Section 4 provides for two statutory exemptions from registration of securities by an issuer. The exemptions available under Section 4 of the 33 Act provide for transactional exemptions for the securities, rather than a blanket exemption for the security itself.

Section 4(a)(5)

Statutory Exemption for Accredited Investors – Section 4(a)(5) -Section 4(a)(5) of the 33 Act provides a statutory exemption for securities sold in accordance with its provisions.

Note: The notable difference between Section 4(a)(5) and Regulation D exemptions is that Regulation D also allows for sales to non-accredited investors. Section 4(a)(5) is rarely used as a stand-alone exemption. The reason is because this statutory exemption generally fits within the rule-based exemptions of regulation D (Rules 505 and 506, for example), but does not contain many of the benefits.

The following limitations apply to a Section 4(a)(5) issuance:

Disclosure – The issuer must provide a prospectus to purchases that complies with 33 Act disclosure provisions;

Accredited Investors – The issuer can only offer and sell securities to accredited investors;

General Solicitation – The issuer cannot undertake any advertising or other forms of general solicitation of purchasers;

Dollar Value – The maximum offering amount cannot exceed $5,000,000;

Notice – The issuer must provide notice of sale to the SEC;

Restricted Securities – Securities sold under section 4(a)(5) constitute “restricted securities” under Rule 144(a)(3) and cannot be resold in the future without registration or perfection of a separate exemption; and

State Registration – Securities exempted under section 4(a)(5), like some other statutory exemptions, do not fall within the meaning of a federally covered security. The result is that federal law does not preempt state laws regulating the securities.

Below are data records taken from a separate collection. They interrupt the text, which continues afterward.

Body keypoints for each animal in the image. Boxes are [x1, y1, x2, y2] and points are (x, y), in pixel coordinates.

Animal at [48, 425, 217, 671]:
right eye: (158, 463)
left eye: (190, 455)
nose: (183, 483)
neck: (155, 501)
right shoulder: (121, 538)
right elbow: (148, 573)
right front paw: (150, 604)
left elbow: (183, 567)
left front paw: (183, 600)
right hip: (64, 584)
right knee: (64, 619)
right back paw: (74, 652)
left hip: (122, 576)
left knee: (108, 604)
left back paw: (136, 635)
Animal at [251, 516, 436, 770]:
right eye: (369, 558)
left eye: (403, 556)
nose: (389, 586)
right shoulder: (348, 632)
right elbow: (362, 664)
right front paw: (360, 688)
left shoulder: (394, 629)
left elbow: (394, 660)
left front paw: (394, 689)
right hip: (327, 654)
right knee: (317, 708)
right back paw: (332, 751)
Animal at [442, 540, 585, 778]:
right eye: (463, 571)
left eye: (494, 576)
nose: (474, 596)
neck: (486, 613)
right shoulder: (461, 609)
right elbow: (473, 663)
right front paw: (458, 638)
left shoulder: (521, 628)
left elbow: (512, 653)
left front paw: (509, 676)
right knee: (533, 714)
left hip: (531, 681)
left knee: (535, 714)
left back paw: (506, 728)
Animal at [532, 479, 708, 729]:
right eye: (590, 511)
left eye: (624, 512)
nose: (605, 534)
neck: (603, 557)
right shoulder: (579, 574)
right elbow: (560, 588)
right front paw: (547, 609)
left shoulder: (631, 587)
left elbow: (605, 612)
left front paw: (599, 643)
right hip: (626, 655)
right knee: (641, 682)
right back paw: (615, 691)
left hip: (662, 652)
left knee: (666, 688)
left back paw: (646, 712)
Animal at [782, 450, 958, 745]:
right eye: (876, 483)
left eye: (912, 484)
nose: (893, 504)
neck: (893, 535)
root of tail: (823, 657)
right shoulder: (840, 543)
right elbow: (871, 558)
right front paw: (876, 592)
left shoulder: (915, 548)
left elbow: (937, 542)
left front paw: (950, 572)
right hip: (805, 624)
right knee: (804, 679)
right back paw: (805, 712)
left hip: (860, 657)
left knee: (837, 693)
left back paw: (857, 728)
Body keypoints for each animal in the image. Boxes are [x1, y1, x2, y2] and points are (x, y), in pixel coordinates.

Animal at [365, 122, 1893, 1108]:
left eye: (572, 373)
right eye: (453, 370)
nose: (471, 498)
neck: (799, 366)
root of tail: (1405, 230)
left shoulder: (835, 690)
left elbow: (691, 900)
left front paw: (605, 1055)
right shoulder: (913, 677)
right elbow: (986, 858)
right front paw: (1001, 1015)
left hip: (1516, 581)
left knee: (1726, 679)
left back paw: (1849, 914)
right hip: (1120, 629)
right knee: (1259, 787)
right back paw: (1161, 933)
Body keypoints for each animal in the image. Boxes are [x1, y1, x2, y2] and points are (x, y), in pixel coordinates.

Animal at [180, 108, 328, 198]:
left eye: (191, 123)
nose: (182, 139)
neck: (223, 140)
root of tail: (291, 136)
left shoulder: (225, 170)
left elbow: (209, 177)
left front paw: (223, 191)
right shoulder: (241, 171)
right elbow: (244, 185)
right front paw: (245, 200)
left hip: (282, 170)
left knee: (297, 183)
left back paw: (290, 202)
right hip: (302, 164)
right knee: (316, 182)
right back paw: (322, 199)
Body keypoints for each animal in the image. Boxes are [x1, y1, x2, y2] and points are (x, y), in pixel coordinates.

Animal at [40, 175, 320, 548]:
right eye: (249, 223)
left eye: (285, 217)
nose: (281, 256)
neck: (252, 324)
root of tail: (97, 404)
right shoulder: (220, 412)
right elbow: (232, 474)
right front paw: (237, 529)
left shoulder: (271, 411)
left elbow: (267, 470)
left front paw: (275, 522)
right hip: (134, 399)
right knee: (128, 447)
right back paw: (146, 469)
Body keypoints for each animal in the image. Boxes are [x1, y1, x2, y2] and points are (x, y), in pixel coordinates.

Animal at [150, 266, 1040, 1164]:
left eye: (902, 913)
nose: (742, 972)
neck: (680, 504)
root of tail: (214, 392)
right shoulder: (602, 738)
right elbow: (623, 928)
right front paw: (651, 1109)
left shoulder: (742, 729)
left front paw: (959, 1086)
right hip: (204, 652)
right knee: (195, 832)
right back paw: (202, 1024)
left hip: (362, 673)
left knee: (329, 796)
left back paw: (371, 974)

Discussion: Why do you think the securities laws allow for a statutory exemption from registration of private offerings that meet the requirements of section 4(a)(2)? What about 4(a)(5)? Can you see how the restrictions on section 4(a)(5) make it a rarely-used exemption?

Practice Question: ABC Corp is your employer and is considering a private issuance of securities. As a consultant for ABC Corp, you want to make certain that they understand the limitations and restrictions that apply to an issuance under Section 4. If asked, can you explain the limitations that apply to section 4(a)(2) and 4(a)(5)?